Docmaker Liz Marshall: “The police demanded to see my footage. That made me very uncomfortable. There was no one else around. I asked them why they wanted to see my footage? I had every right to be documenting what was happening to my city. They became aggressive with me verbally. It seemed like things would deteriorate if I didn’t co-operate.”
Lisa Walter was less fortunate. “All my video footage was deleted by the police,” including shots identifying one of the officers who verbally abused her.
Reported police confiscation, interruption, interference and otherwise control of people in the media and their property occurred throughout the G-20. My second camera operator was surrounded by police, grilled about why he was shooting, insulted about his “lack of proper accreditation,” and only let go once it was determined that he had indeed stopped filming. He was a full city block away from the security fence and wasn’t filming protesters or a confrontation of any kind. Questions linger about why the police believed the use of these tactics was fair game.
Garcia: “They took my camera. I’m accused of conspiracy. Why do they keep my video camera? Especially the cassettes. It’s proof that I wasn’t at the event that they are charging me for. I was filming at the same moment at another place.”
Interview requests from POV with Toronto Police leadership were unanswered. It was hoped that their views, outside of what’s been reported in the news, could be included here.
While the inevitable fallout unfolds in civil and criminal cases, other equally important questions are now in the court of public opinion.
Ripper: “We lost sight of what the messages of the protests were. The struggle becomes between the people vs. the police. And that’s not what it’s about at all. Ultimately that is a diversion.”
Liz Marshall agrees: “I feel like we were all put under this one banner. Protesters are considered as being violent or potentially dangerous or not to have real legitimate concerns. I was upset about it so that’s why I took action.”
Marshall organized a small handful of people within a week and The Real G8/G20 Civil Society Response website is now live. Self-described as “a group of Canadian cross-media activists concerned about the erosion of democracy in our country,” they volunteered the time to create the site.
Marshall: “We want it to become this bustling hub that continues the conver- sation and presents a diversity of voices. We’re interested in citizen media, in stories that reference the real issues but also artists that want to make a political statement. We’re also interested in people’s first-hand accounts of any arrest that has happened. There’s a section [on our site] called Assault on Democracy.”

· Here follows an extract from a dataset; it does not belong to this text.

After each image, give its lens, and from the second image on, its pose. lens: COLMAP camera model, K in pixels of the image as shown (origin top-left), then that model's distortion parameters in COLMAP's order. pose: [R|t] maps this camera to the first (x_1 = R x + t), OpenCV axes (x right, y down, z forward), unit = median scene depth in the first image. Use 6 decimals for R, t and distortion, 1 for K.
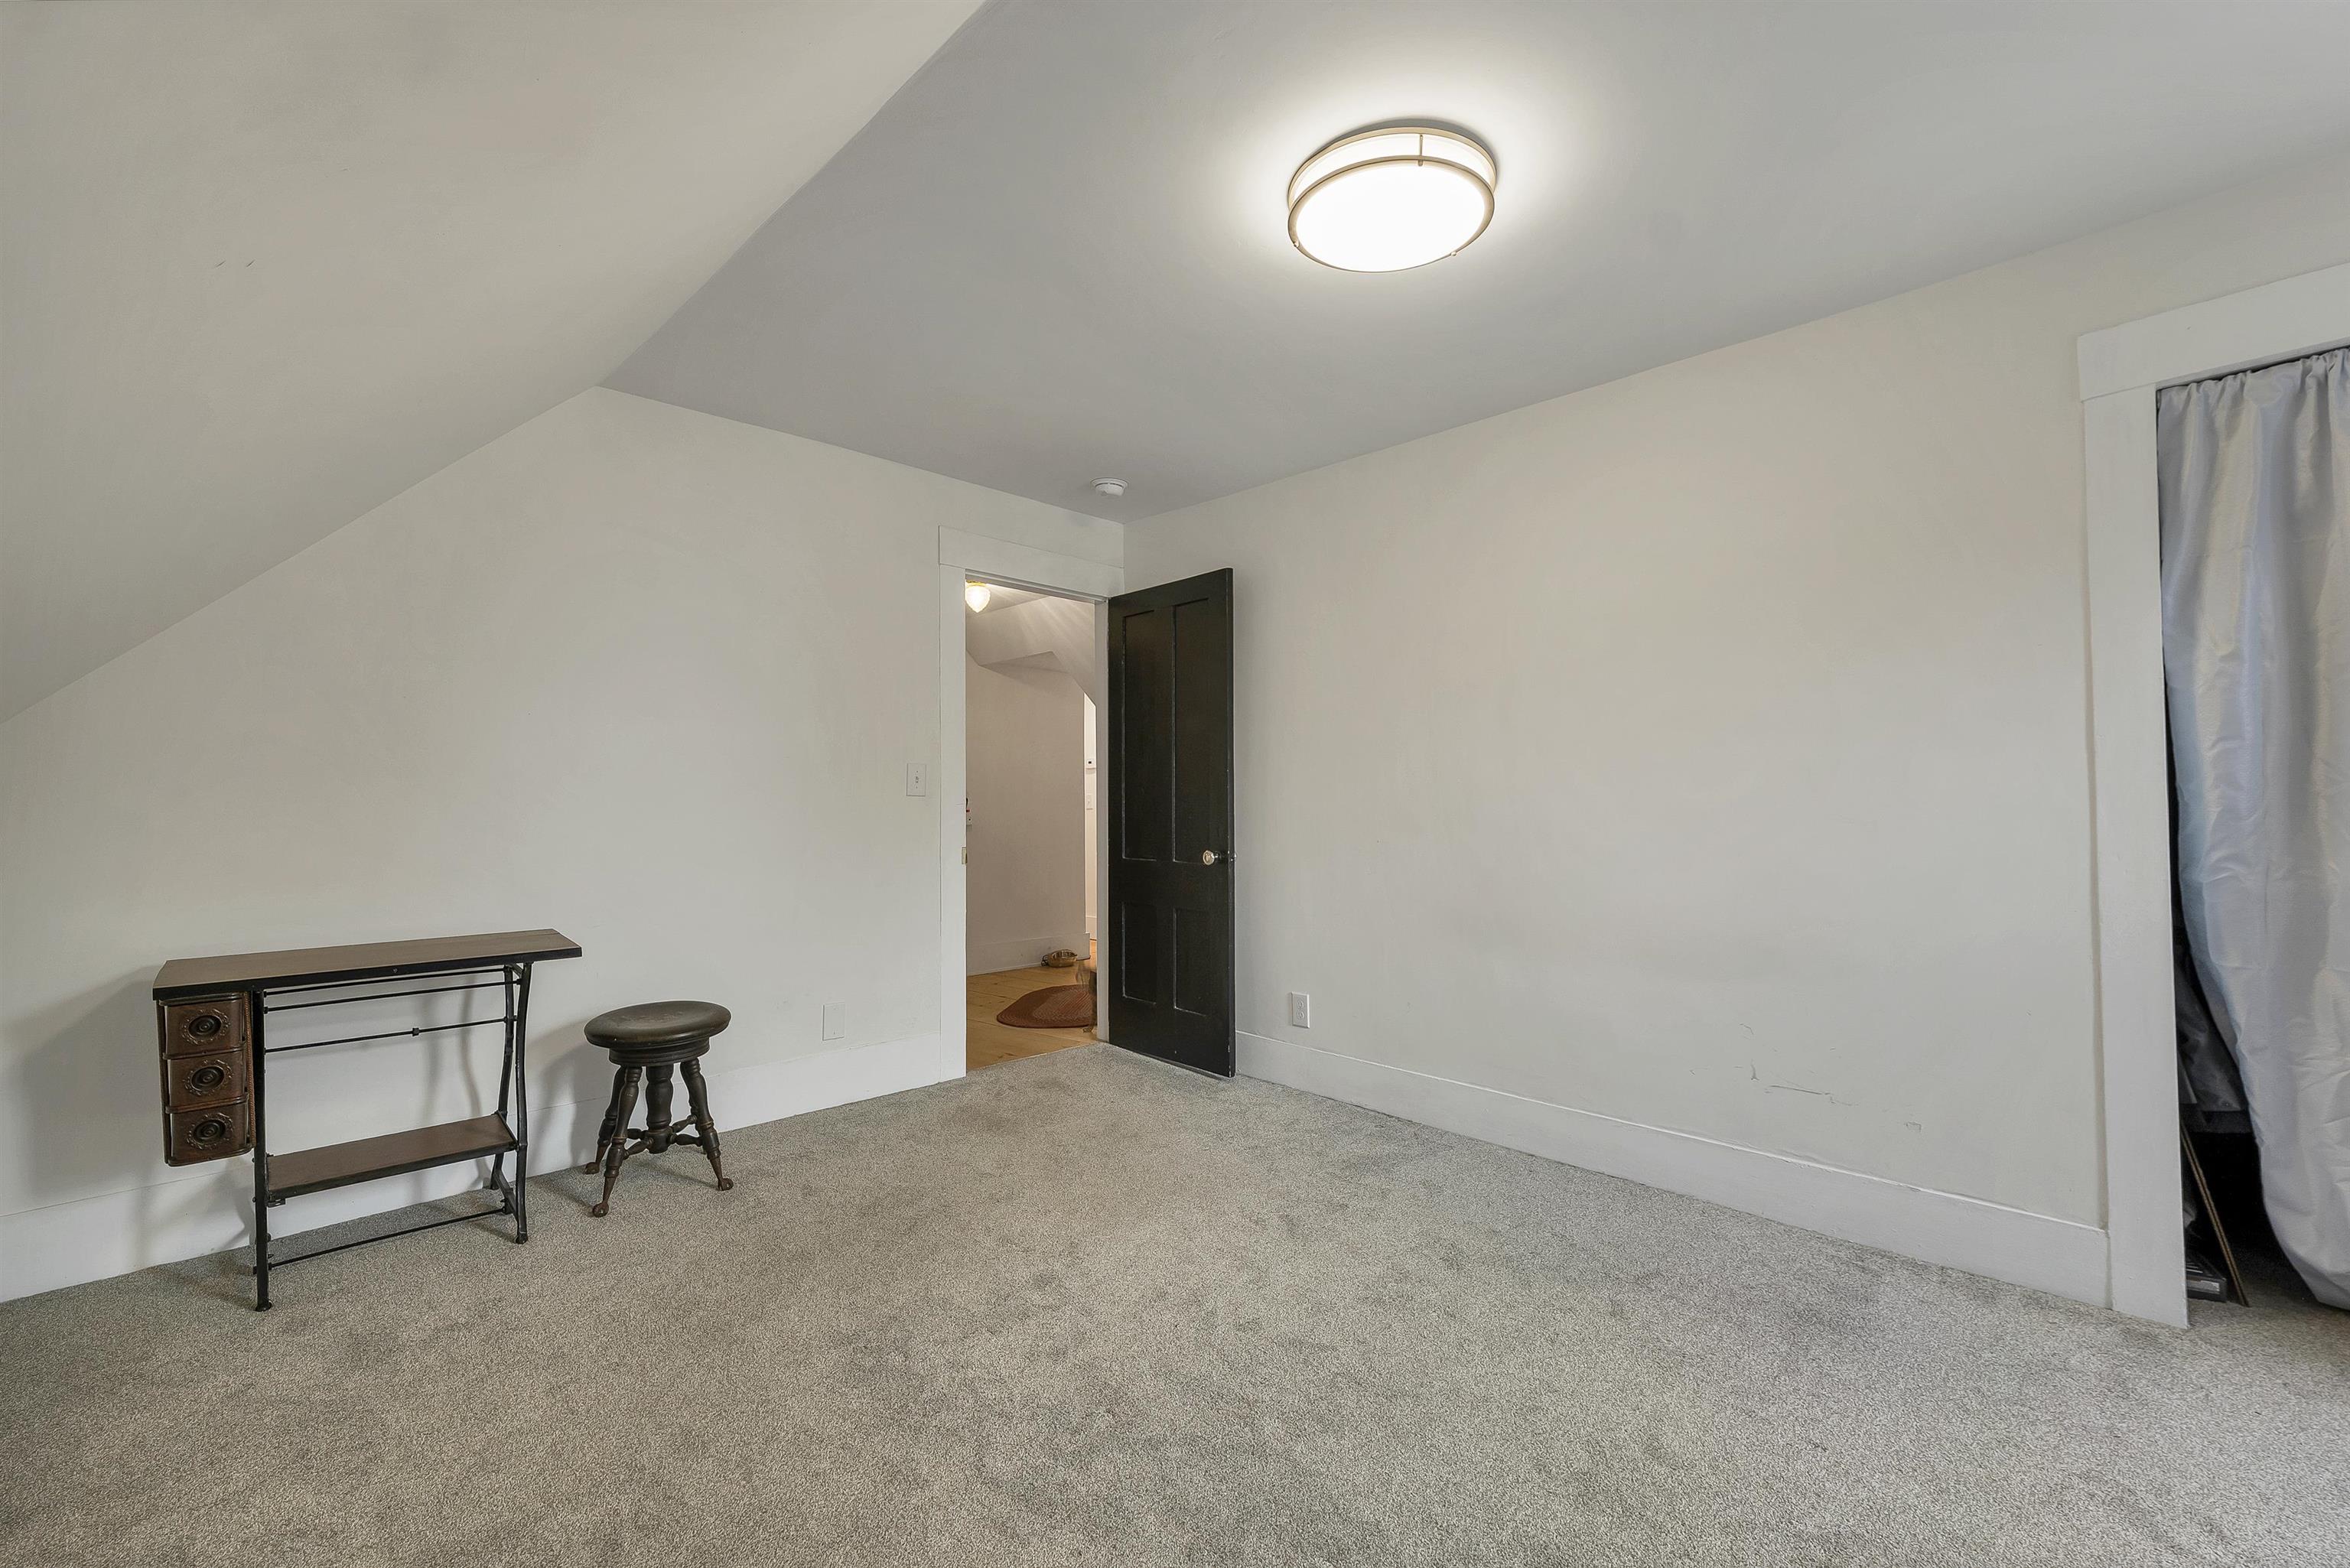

The backlash following the G-20 continues. Protesters numbering in the thousands have been showing up at Queen’s Park on the weekends since. Civil lawsuits are coming. That is where true democracy lies: accountability. Social media played an integral part in providing a significantly different point of view to the mainstream media during the G-20. It is likely to continue in the same manner.
Says Liz Marshall, “The worst thing that you can take on or feel or be is complacent. I believe in the power of change. I do believe in the power of filmmaking and media, multi-media, to make a difference. Otherwise I wouldn’t be doing it.”
The positive experiences I had filming the G-20 leave me feeling lucky. Lucky that I witnessed it up close, and fortunate that I was able to stay safe. I am reminded of what I once read on the CBC blogs: that those in Canada won the lottery when they were born. This was referring to the amount of freedom we have as a society and the relative overall prosperity that exists here. I hope that the other adage about lottery winners—easy come, easy go—proves not to be true.